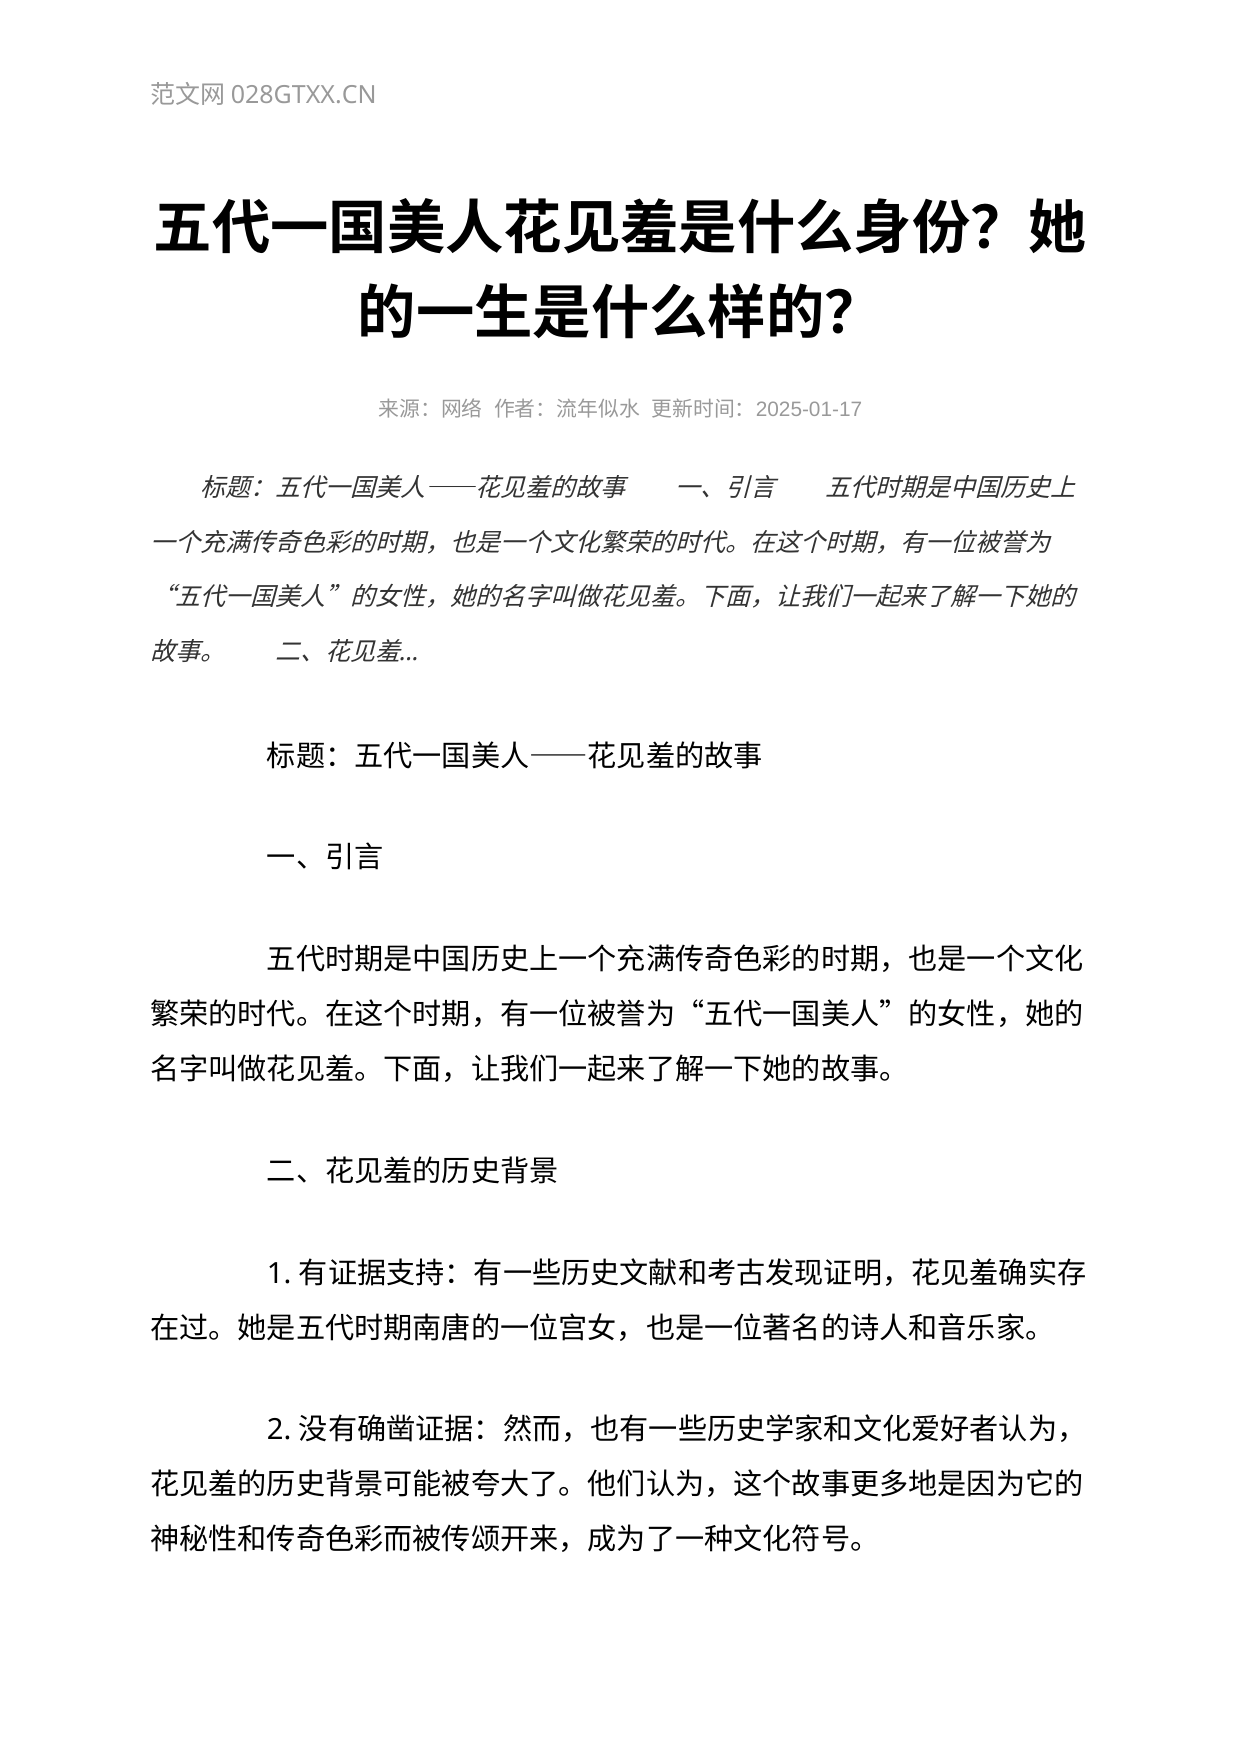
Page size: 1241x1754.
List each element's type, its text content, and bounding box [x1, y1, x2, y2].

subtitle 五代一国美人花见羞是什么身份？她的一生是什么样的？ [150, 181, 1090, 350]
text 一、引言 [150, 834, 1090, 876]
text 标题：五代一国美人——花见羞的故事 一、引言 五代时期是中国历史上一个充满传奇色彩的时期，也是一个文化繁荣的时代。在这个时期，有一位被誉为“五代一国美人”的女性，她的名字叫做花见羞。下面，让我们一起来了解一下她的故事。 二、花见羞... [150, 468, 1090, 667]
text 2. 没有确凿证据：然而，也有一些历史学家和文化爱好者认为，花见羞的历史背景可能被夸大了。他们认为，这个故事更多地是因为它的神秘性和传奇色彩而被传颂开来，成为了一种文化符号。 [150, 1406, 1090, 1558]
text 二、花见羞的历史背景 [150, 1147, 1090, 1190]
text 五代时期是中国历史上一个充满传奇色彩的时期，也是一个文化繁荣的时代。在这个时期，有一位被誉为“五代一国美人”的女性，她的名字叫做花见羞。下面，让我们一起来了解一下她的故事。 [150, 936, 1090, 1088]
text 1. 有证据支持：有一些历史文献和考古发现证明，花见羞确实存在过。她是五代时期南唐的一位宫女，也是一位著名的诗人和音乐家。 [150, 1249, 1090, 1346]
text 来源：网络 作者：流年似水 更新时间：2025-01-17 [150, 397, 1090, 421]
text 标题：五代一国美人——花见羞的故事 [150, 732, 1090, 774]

What this task involves> Every record must be transcribed faithfully, with no picture carried over.

Answer section>
Page size: 1241x1754.
List each element's type, its text content, and bounding box [x1, y1, x2, y2].

subtitle 五代一国美人花见羞是什么身份？她的一生是什么样的？ [150, 181, 1090, 350]
text 一、引言 [150, 834, 1090, 876]
text 标题：五代一国美人——花见羞的故事 一、引言 五代时期是中国历史上一个充满传奇色彩的时期，也是一个文化繁荣的时代。在这个时期，有一位被誉为“五代一国美人”的女性，她的名字叫做花见羞。下面，让我们一起来了解一下她的故事。 二、花见羞... [150, 468, 1090, 667]
text 2. 没有确凿证据：然而，也有一些历史学家和文化爱好者认为，花见羞的历史背景可能被夸大了。他们认为，这个故事更多地是因为它的神秘性和传奇色彩而被传颂开来，成为了一种文化符号。 [150, 1406, 1090, 1558]
text 二、花见羞的历史背景 [150, 1147, 1090, 1190]
text 五代时期是中国历史上一个充满传奇色彩的时期，也是一个文化繁荣的时代。在这个时期，有一位被誉为“五代一国美人”的女性，她的名字叫做花见羞。下面，让我们一起来了解一下她的故事。 [150, 936, 1090, 1088]
text 1. 有证据支持：有一些历史文献和考古发现证明，花见羞确实存在过。她是五代时期南唐的一位宫女，也是一位著名的诗人和音乐家。 [150, 1249, 1090, 1346]
text 来源：网络 作者：流年似水 更新时间：2025-01-17 [150, 397, 1090, 421]
text 标题：五代一国美人——花见羞的故事 [150, 732, 1090, 774]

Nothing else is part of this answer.